Medical Payments Coverage Versus Health Insurance
MedPay and health insurance serve different functions. Health insurance pays medical bills for any illness or injury, subject to deductibles, copays, and network restrictions. MedPay pays only crash-related medical expenses, but it pays without deductibles, covers passengers who lack health insurance, and often pays faster than health insurers process auto-accident claims.
Georgia health insurers frequently delay payment on auto-crash claims while determining whether another party's liability insurance should pay first. This coordination-of-benefits process can take months. MedPay bypasses that delay, paying your bills immediately and then seeking reimbursement from the at-fault driver's liability carrier if applicable. For households managing multiple vehicles, MedPay on each policy ensures every driver and passenger has immediate medical coverage regardless of which car they occupy at the time of the crash.
This stacking reduces your out-of-pocket expense and prevents a crash from triggering both your auto deductible and your health deductible in the same month.
Georgia Minimum Bodily Injury Limit
$25,000
Georgia requires only $25,000 per person in bodily injury liability.

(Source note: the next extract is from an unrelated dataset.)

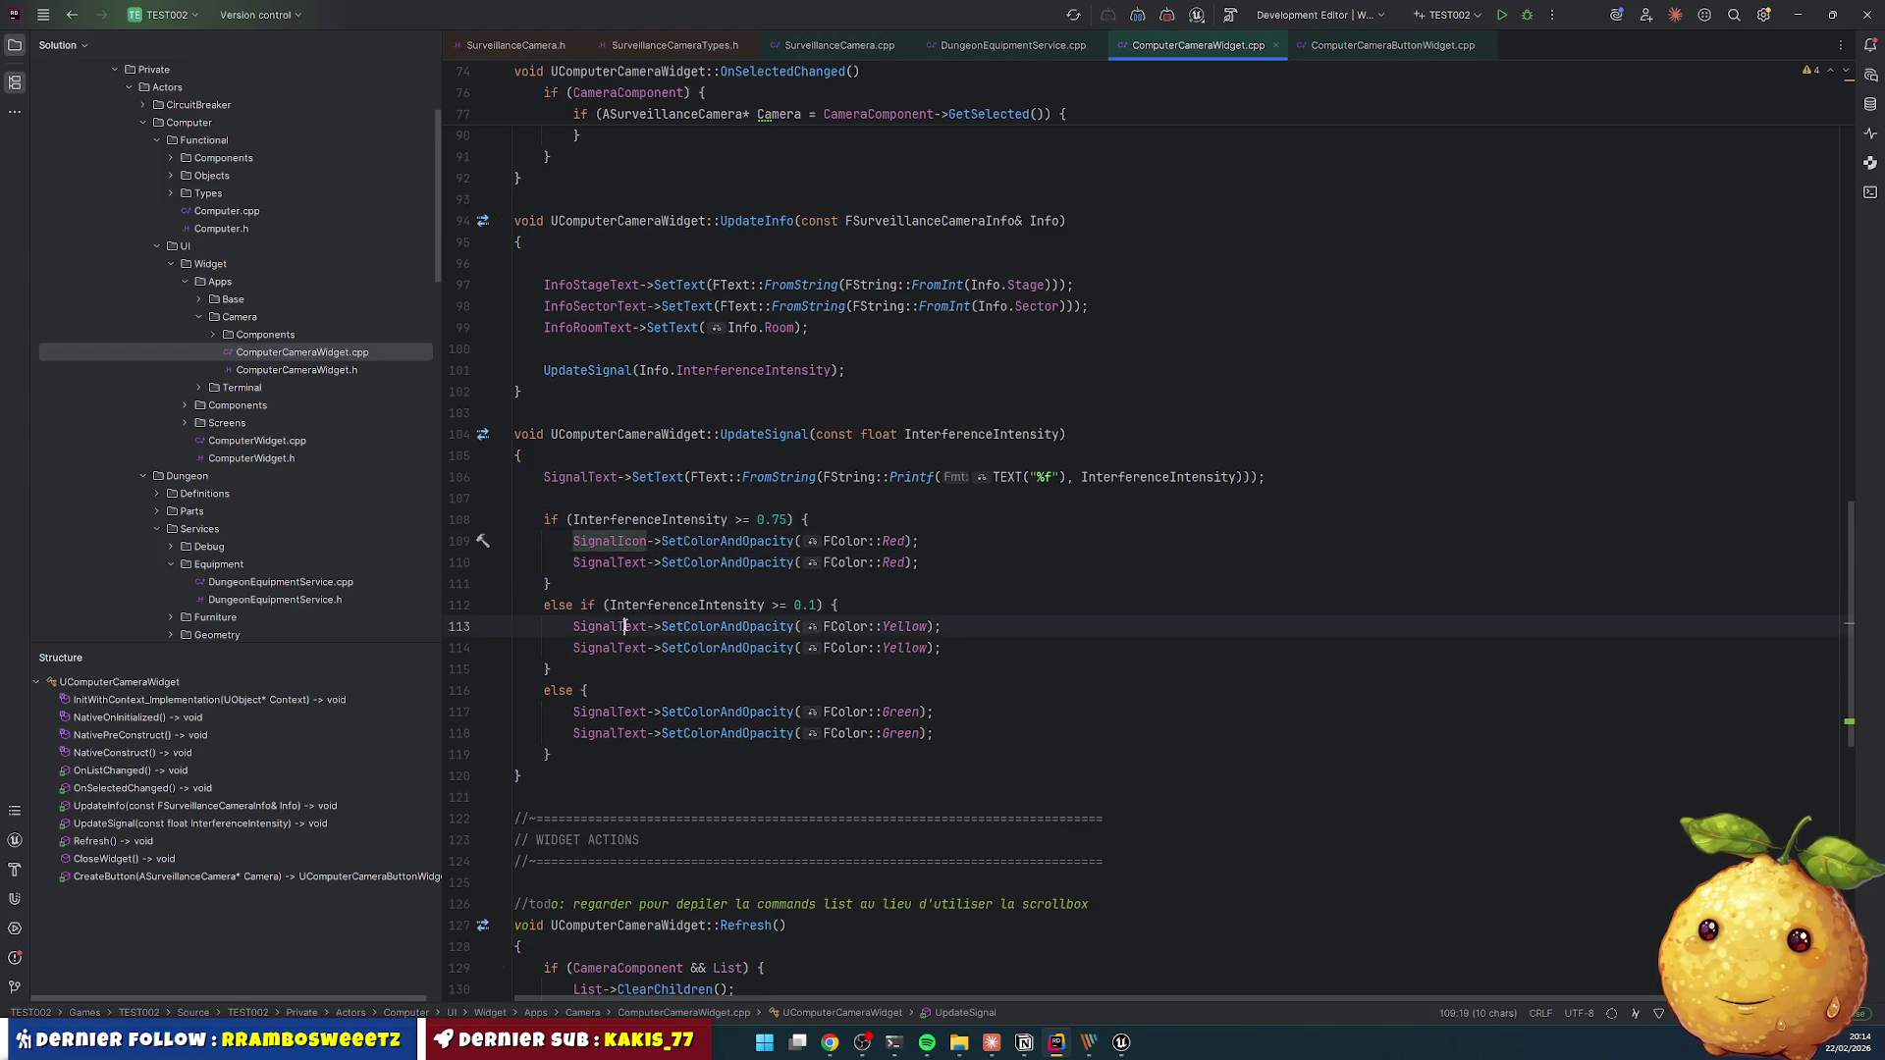
double_click(609, 712)
key(ctrl+v)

When an at-fault driver carries this minimum and your medical bills exceed it, MedPay covers the gap without requiring you to sue for the difference.
Georgia Department of Driver Services
Structuring Medical Payments Coverage Across Multiple Vehicles
Households insuring two or more vehicles should carry MedPay on every car. Georgia's fault-based system means your coverage follows the vehicle, not the driver. If you are injured while riding as a passenger in a household member's car, that car's MedPay pays your medical bills. If the vehicle lacks MedPay, you rely entirely on the at-fault driver's liability insurance or your own health insurance.
MedPay limits do not stack across vehicles in the same household. The second vehicle's MedPay does not contribute. This structure ensures every driver and passenger has immediate medical coverage regardless of which household vehicle they occupy.
Compare Carriers That Write Medical Payments Coverage in Georgia
Not every carrier writing auto insurance in Georgia offers medical payments coverage, and those that do price it differently based on your driving history, location, and vehicle count. State Farm, Geico, Progressive, Allstate, and Nationwide all write MedPay in Georgia and allow you to add it to each vehicle on your policy. Carriers writing high-risk or non-standard policies — including Acceptance, Bristol West, Dairyland, and The General — also offer MedPay, often at higher premiums reflecting the increased claim likelihood in their underwriting tier.
Households managing multiple vehicles should structure MedPay consistently across all cars to avoid confusion at claim time about which vehicle's coverage applies.